Das haben wir 2014/2015 erreicht

Unsere Ziele bis 2017

  • Wir implementieren ein gruppenweites Compliance Management System und ein Compliance Committee mit systematischer Risikobewertung.
  • Wir führen den Dialog mit Politik, Wirtschaft und Gesellschaft weiter und etablieren ihn in den neuen Heimmärkten.
  • Wir fördern den Nachwuchs in der Schweiz in den für Implenia relevanten Sport- und Kulturbereichen.

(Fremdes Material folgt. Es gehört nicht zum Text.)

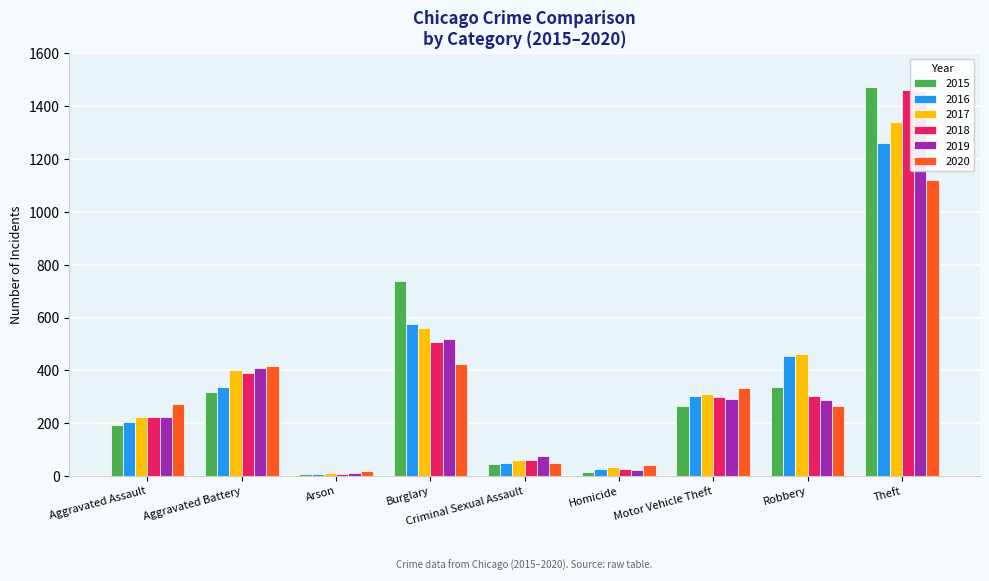

What position from the right is Aggravated Assault?

9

­5.1Erneuerter Verhaltenskodex als Handlungs-Richtschnur

Im Code of Conduct hat ­Implenia ihre Grundwerte als verantwortungsvoll handelndes Unternehmen festgehalten. Der Kodex regelt das Verhältnis der Mitarbeitenden unterei­nander, aber auch die Haltung gegenüber Geschäftspartnern, Behörden und der Umwelt. Das Unternehmen verpflichtet sich seinen Anspruchsgruppen gegenüber, die darin festgehaltenen ethischen Grundsätze Respekt, Integrität, Ehrlichkeit, Offenheit, Fairness und Nachhaltigkeit einzuhalten. Der Code of Conduct bildet einen integralen Bestandteil der Arbeitsverträge und ist somit für das gesamte Personal verbindlich.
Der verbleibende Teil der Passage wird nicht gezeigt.